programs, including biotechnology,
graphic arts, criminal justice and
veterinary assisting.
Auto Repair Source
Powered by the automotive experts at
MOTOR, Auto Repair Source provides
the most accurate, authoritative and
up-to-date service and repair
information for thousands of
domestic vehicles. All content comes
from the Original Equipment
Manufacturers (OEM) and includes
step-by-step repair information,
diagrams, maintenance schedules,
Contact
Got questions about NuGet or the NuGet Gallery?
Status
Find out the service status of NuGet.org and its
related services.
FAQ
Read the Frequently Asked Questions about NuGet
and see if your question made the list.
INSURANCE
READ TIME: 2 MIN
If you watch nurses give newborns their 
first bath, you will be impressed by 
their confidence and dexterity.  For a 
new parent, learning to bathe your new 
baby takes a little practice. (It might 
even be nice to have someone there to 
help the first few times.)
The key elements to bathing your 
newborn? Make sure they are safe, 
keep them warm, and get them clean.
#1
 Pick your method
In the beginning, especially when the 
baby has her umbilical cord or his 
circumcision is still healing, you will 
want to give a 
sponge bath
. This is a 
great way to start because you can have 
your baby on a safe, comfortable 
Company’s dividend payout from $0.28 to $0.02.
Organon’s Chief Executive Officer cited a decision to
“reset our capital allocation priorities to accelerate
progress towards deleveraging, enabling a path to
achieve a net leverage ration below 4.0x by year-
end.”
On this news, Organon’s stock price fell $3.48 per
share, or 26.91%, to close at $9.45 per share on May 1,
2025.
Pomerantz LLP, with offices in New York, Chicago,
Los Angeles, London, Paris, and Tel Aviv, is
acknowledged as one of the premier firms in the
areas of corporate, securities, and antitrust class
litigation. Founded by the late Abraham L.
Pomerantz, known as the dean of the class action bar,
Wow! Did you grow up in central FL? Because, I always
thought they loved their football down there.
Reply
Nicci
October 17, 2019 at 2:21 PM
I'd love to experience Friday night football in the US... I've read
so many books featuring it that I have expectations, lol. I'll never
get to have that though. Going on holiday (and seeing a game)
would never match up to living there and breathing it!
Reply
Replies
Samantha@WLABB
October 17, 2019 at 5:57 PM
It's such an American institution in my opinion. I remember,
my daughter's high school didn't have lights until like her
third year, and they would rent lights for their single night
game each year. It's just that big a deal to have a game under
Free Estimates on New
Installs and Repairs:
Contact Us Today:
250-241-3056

◆ **Exercise**
Each record must be transcribed word for word.

◆ **Your response**
programs, including biotechnology,
graphic arts, criminal justice and
veterinary assisting.
Auto Repair Source
Powered by the automotive experts at
MOTOR, Auto Repair Source provides
the most accurate, authoritative and
up-to-date service and repair
information for thousands of
domestic vehicles. All content comes
from the Original Equipment
Manufacturers (OEM) and includes
step-by-step repair information,
diagrams, maintenance schedules,
Contact
Got questions about NuGet or the NuGet Gallery?
Status
Find out the service status of NuGet.org and its
related services.
FAQ
Read the Frequently Asked Questions about NuGet
and see if your question made the list.
INSURANCE
READ TIME: 2 MIN
If you watch nurses give newborns their 
first bath, you will be impressed by 
their confidence and dexterity.  For a 
new parent, learning to bathe your new 
baby takes a little practice. (It might 
even be nice to have someone there to 
help the first few times.)
The key elements to bathing your 
newborn? Make sure they are safe, 
keep them warm, and get them clean.
#1
 Pick your method
In the beginning, especially when the 
baby has her umbilical cord or his 
circumcision is still healing, you will 
want to give a 
sponge bath
. This is a 
great way to start because you can have 
your baby on a safe, comfortable 
Company’s dividend payout from $0.28 to $0.02.
Organon’s Chief Executive Officer cited a decision to
“reset our capital allocation priorities to accelerate
progress towards deleveraging, enabling a path to
achieve a net leverage ration below 4.0x by year-
end.”
On this news, Organon’s stock price fell $3.48 per
share, or 26.91%, to close at $9.45 per share on May 1,
2025.
Pomerantz LLP, with offices in New York, Chicago,
Los Angeles, London, Paris, and Tel Aviv, is
acknowledged as one of the premier firms in the
areas of corporate, securities, and antitrust class
litigation. Founded by the late Abraham L.
Pomerantz, known as the dean of the class action bar,
Wow! Did you grow up in central FL? Because, I always
thought they loved their football down there.
Reply
Nicci
October 17, 2019 at 2:21 PM
I'd love to experience Friday night football in the US... I've read
so many books featuring it that I have expectations, lol. I'll never
get to have that though. Going on holiday (and seeing a game)
would never match up to living there and breathing it!
Reply
Replies
Samantha@WLABB
October 17, 2019 at 5:57 PM
It's such an American institution in my opinion. I remember,
my daughter's high school didn't have lights until like her
third year, and they would rent lights for their single night
game each year. It's just that big a deal to have a game under
Free Estimates on New
Installs and Repairs:
Contact Us Today:
250-241-3056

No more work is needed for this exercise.